— LISTE DES TÂCHES —
- a) D'après le texte sur l'aide au paiement de l'eau, quelle part des revenus sert de plafond pour les dépenses d'eau et d'assainissement ?
- b) Rédigez la suite du texte sur l'aide au paiement de l'eau, en commençant après sa dernière phrase.

— TEXTE FOURNI —
Au-delà de l’accès à l’eau dans la cité, la proposition de loi vise les nombreuses personnes en situation de précarité qui ont du mal à payer leur alimentation en eau. Elle définit celles qui devraient bénéficier d’une aide préventive pour compenser le prix relativement élevé de l’eau et de l’assainissement au regard de leurs revenus et se réfère à un plafond de 3% de ces revenus à consacrer aux dépenses d’eau et d’assainissement.

Concrètement, seuls les usagers ayant de faibles revenus dans les zones d’eau chère recevront une allocation forfaitaire d’eau d’un montant qui varie en fonction de la taille du ménage et ses revenus. La crise économique étant ce qu’elle est, le nombre de bénéficiaires potentiels de cette allocation forfaitaire d’eau pourrait tout de même atteindre un million de ménages. Le dispositif prévu est très semblable à celui du chèque énergie mais n’est attribuée que dans la partie du territoire où l’eau est chère. De ce fait, le nombre de bénéficiaires potentiels est beaucoup plus faible que dans le cas de l’énergie.

— CONTENU PRÉSENTÉ —
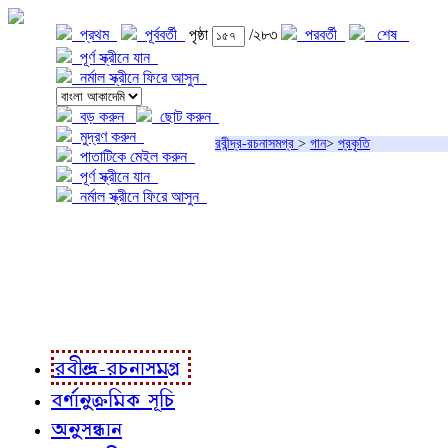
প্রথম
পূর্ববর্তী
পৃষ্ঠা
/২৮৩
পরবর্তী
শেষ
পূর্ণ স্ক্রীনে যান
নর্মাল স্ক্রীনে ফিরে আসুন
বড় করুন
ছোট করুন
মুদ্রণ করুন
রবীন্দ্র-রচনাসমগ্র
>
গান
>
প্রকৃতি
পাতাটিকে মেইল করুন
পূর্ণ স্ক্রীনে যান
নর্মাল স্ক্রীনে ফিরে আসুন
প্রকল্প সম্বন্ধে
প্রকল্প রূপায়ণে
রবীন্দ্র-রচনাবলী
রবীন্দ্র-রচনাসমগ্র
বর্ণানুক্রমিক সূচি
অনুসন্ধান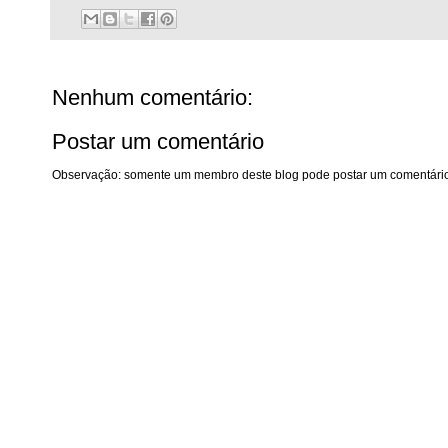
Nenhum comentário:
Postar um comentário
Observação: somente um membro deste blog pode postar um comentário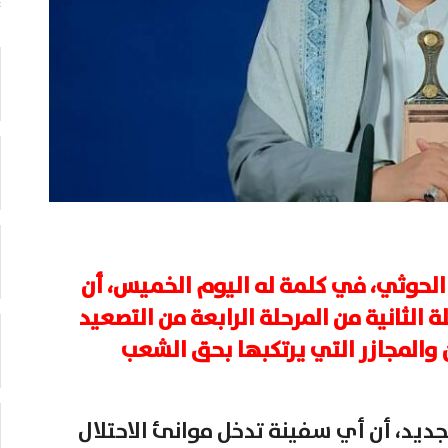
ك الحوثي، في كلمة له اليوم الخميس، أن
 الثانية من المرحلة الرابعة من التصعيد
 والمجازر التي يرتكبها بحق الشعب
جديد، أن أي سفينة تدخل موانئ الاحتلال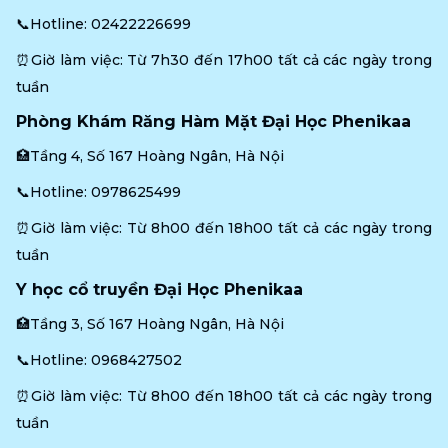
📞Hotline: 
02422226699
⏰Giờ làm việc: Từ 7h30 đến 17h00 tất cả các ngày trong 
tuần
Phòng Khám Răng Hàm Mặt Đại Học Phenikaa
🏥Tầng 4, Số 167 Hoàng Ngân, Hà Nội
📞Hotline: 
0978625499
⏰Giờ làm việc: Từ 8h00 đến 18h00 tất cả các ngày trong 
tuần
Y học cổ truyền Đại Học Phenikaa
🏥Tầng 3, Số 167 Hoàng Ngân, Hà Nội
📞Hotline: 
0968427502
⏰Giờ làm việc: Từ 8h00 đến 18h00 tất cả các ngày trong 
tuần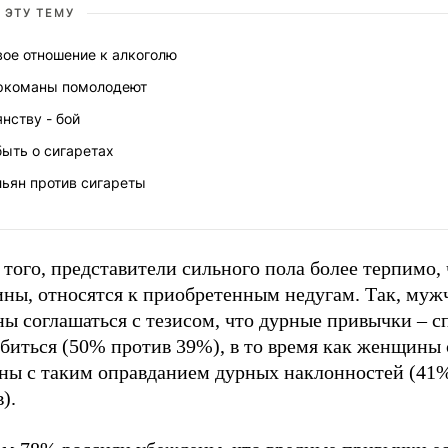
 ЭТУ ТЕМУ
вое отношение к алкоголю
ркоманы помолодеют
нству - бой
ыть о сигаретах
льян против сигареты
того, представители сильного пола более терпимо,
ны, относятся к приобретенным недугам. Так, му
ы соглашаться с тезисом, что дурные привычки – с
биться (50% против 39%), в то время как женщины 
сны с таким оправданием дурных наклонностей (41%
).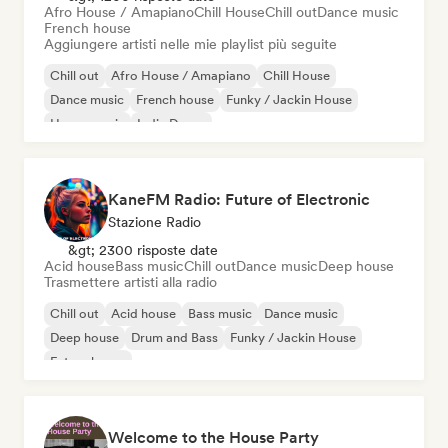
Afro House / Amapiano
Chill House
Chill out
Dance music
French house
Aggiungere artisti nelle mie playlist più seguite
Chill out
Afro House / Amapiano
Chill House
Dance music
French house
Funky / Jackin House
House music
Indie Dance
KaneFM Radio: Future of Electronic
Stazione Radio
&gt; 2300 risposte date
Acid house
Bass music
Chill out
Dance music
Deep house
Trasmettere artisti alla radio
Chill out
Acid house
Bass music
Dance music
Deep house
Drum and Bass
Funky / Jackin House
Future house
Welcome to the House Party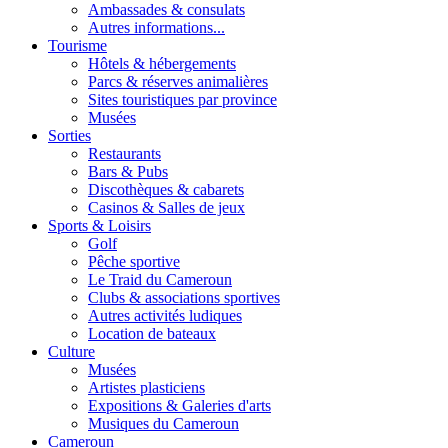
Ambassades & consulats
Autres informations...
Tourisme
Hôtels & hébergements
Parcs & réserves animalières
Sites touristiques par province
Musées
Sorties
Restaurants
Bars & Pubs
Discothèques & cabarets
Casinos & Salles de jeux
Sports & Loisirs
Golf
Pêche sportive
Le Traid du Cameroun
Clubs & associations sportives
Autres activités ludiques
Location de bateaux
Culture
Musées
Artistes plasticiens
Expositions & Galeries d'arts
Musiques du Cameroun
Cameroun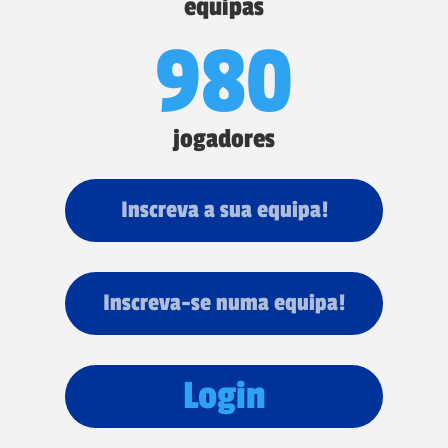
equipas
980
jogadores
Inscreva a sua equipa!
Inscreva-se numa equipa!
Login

— RÉPONSES NUMÉROTÉES —
- a) Un plafond de 3 % des revenus.

- b)
Le financement des dépenses de solidarité pour l’eau estimé à 50 millions d’euros par an sera assuré par une petite redevance sur la consommation d’eau embouteillée qu’il faut concevoir comme une contribution solidaire (un demi centime d’Euro par litre d’eau). Bien que les consommateurs dans leur grande majorité soient prêts à verser cette petite allocation de solidarité, il faut noter qu’une minorité ne supporte pas l’idée d’alourdir le prix de l’eau embouteillée ne fut-ce que d’un demi-centime.

La proposition de loi comporte plusieurs dispositions pour s’assurer de la mise en œuvre effective du droit à l’eau et à l’assainissement. La Commission consultative sur les services publics locaux (CCSPL) sera informée des projets qui affectent de manière sensible le droit à l’eau et à l’assainissement. Les Maires de France devront évoquer dans leur rapport annuel pour l’eau (RPQS) les mesures prises pour améliorer la mise en œuvre de ce droit et organiseront au sein de leur conseil municipal un débat sur ce sujet dans le courant de chaque mandat électoral. Le Comité National de l’Eau (CNE) sera informé des mesures prises au plan local et soumettra au Parlement un rapport triennal sur le droit à l’eau et à l’assainissement.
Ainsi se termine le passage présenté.